# [Problem requirements]
Print the records verbatim from the start of the records through the line that contains "Rank the series by their average", including that line.

# [Stored data entries]
----------------
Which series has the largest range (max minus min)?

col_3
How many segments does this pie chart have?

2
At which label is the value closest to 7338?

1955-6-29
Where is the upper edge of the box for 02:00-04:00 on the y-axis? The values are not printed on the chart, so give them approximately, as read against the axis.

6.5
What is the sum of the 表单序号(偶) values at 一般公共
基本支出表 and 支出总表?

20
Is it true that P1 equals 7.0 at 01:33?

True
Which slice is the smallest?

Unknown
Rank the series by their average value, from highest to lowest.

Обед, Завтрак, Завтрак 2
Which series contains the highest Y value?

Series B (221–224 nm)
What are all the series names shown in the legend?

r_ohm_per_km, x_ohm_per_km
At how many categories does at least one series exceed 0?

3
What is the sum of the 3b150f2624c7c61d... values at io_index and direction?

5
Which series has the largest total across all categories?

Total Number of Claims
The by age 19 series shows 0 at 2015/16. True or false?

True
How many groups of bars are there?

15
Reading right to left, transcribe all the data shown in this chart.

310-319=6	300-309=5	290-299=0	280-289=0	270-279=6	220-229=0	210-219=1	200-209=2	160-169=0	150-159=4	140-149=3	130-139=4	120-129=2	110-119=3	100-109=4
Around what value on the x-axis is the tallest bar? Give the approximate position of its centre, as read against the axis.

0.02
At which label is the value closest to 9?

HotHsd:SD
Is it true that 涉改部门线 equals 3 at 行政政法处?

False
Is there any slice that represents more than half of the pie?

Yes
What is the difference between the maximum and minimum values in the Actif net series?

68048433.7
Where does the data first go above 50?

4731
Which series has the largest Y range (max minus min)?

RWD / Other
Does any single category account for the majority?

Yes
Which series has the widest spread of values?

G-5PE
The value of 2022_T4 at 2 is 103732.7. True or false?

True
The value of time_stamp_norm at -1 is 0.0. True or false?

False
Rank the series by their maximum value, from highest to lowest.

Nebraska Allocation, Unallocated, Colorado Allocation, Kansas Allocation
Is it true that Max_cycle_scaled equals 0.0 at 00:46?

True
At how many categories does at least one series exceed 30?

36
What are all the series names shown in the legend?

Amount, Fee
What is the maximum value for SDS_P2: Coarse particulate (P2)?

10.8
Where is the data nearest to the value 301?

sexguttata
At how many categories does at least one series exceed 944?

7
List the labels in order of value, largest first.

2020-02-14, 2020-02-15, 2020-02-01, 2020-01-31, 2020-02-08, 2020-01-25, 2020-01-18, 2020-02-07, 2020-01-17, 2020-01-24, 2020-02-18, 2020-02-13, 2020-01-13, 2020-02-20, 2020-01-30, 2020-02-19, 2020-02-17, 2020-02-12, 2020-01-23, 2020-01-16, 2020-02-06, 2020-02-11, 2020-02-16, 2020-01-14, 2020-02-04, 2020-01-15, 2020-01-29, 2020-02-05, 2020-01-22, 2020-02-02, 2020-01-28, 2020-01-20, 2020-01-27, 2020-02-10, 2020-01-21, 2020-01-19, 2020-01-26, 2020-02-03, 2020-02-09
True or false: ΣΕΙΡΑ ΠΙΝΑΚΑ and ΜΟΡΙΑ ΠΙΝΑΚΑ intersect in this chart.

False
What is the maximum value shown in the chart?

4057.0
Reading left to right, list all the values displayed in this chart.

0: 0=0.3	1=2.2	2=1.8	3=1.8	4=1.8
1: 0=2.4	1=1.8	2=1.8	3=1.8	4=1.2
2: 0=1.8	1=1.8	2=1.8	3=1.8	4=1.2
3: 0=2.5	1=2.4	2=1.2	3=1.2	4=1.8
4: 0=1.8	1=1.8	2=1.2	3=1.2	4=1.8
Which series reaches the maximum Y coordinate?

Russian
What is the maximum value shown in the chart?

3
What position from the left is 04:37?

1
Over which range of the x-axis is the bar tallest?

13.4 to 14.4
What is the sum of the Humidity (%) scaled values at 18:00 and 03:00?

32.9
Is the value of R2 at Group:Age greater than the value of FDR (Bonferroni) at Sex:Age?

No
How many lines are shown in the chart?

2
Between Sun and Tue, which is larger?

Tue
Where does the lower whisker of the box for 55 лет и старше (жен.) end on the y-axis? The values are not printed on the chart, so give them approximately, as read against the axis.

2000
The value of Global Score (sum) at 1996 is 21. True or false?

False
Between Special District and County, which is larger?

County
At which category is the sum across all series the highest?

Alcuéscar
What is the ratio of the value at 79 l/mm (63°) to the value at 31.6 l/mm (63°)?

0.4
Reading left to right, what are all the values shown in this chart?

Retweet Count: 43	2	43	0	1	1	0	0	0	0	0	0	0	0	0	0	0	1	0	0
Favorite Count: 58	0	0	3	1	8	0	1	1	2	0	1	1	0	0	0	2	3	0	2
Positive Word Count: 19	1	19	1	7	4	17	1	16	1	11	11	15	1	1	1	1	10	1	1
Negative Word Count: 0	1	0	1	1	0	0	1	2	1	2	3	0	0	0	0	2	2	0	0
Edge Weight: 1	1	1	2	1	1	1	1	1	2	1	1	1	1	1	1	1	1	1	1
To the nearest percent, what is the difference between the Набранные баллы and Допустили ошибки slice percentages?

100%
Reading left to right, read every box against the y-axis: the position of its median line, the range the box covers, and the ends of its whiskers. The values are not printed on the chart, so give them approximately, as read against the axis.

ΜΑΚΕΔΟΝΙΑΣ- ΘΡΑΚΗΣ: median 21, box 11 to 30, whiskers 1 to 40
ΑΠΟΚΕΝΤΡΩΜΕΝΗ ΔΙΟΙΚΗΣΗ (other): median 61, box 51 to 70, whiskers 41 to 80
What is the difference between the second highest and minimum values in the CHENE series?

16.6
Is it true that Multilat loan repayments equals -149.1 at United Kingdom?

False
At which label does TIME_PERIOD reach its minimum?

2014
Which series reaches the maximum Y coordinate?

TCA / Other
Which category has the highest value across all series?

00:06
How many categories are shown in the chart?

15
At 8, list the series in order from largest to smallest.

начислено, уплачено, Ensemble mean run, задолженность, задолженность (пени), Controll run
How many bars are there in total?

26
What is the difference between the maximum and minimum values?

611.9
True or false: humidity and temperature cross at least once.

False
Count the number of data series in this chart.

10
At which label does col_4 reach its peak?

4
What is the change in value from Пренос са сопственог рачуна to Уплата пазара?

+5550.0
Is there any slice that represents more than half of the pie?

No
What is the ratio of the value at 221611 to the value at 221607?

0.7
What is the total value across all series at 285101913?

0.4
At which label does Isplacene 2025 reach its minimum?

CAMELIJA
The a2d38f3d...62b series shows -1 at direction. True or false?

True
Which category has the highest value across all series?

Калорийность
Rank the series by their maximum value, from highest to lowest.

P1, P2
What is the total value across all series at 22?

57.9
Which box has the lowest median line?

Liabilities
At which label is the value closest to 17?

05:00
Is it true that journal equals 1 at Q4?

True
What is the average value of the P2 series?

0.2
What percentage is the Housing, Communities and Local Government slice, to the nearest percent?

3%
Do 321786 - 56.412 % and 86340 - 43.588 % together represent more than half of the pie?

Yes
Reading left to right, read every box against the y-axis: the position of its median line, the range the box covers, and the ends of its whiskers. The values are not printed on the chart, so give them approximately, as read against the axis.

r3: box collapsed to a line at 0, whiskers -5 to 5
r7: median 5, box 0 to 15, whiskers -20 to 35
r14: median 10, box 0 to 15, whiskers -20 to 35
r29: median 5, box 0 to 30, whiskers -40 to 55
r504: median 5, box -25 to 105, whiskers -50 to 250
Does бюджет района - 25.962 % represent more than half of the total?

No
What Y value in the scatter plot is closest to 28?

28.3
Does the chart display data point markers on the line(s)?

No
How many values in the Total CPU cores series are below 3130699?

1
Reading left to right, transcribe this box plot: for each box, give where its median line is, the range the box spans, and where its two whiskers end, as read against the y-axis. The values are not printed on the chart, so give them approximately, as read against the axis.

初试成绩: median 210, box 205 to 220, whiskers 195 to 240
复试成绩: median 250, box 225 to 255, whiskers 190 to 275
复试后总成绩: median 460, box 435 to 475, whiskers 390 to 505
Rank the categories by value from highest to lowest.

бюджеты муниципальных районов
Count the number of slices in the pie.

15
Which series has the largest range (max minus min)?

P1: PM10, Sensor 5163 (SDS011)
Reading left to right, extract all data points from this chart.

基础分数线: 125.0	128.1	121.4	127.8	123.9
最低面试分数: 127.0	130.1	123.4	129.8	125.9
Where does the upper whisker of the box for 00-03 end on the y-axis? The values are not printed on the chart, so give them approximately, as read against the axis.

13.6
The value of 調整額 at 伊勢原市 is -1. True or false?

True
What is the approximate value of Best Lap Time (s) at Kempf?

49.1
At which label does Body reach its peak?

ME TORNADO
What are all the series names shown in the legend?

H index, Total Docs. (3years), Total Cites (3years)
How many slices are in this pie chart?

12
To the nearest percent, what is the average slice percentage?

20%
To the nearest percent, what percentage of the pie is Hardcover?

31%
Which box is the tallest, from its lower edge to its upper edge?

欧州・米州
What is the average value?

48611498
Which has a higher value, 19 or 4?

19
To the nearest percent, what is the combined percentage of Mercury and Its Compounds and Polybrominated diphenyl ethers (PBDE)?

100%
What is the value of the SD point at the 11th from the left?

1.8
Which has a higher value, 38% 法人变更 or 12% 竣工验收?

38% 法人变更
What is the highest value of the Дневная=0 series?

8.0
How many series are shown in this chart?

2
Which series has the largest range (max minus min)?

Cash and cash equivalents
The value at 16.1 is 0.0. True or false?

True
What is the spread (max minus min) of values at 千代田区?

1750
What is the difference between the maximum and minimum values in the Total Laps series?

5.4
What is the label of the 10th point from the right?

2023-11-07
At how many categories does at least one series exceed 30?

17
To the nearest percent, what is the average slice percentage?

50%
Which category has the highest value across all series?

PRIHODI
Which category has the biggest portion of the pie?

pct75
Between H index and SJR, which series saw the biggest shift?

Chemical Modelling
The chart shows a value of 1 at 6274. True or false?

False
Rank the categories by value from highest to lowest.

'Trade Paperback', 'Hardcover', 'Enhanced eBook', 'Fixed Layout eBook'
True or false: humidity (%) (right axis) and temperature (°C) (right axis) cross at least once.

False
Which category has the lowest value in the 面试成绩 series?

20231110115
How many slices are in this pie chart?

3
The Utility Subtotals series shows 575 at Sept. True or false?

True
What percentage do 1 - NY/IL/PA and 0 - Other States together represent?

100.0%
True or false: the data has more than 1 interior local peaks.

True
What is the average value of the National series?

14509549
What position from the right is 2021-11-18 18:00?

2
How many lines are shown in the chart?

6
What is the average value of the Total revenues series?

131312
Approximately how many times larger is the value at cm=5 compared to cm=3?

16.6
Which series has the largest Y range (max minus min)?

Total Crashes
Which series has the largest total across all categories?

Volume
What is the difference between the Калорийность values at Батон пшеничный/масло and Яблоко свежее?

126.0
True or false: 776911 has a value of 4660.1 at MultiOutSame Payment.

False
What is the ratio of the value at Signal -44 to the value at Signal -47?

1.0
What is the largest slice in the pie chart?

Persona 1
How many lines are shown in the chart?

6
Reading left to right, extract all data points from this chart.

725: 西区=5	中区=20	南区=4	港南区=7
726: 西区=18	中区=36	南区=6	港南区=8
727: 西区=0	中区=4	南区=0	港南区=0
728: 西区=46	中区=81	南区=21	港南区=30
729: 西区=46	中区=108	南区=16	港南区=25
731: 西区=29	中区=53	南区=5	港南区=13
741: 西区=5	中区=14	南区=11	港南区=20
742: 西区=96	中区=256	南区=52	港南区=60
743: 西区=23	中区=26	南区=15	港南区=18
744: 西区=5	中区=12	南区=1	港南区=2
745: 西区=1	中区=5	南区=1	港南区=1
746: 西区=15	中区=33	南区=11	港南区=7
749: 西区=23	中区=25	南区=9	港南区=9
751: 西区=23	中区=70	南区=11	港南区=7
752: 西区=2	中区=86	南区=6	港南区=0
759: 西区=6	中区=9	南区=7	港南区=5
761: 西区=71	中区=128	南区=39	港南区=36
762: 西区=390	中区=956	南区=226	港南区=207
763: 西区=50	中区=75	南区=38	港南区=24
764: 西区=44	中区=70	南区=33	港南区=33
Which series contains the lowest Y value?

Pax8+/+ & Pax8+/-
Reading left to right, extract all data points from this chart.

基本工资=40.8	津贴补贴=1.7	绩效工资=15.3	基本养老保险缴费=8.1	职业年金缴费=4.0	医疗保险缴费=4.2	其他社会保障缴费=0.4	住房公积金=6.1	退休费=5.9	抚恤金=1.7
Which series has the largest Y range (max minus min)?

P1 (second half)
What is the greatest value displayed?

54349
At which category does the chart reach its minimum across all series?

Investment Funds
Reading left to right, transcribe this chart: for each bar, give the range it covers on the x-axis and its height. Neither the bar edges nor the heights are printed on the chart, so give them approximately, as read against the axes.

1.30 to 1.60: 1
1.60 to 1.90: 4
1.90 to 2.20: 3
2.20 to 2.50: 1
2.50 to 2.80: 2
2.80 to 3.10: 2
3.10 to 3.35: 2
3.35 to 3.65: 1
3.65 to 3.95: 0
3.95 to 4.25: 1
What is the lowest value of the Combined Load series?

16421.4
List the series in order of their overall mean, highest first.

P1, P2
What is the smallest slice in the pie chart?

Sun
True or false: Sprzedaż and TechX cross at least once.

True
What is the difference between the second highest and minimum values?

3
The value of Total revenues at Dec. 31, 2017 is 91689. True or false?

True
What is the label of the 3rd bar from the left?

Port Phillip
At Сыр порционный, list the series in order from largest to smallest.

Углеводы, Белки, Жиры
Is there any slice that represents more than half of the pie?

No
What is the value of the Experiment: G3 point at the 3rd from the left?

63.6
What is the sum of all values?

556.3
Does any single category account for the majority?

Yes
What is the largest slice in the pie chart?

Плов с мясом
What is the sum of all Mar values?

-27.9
----------------
# [Result of this exercise]
Which series has the largest range (max minus min)?

col_3
How many segments does this pie chart have?

2
At which label is the value closest to 7338?

1955-6-29
Where is the upper edge of the box for 02:00-04:00 on the y-axis? The values are not printed on the chart, so give them approximately, as read against the axis.

6.5
What is the sum of the 表单序号(偶) values at 一般公共
基本支出表 and 支出总表?

20
Is it true that P1 equals 7.0 at 01:33?

True
Which slice is the smallest?

Unknown
Rank the series by their average value, from highest to lowest.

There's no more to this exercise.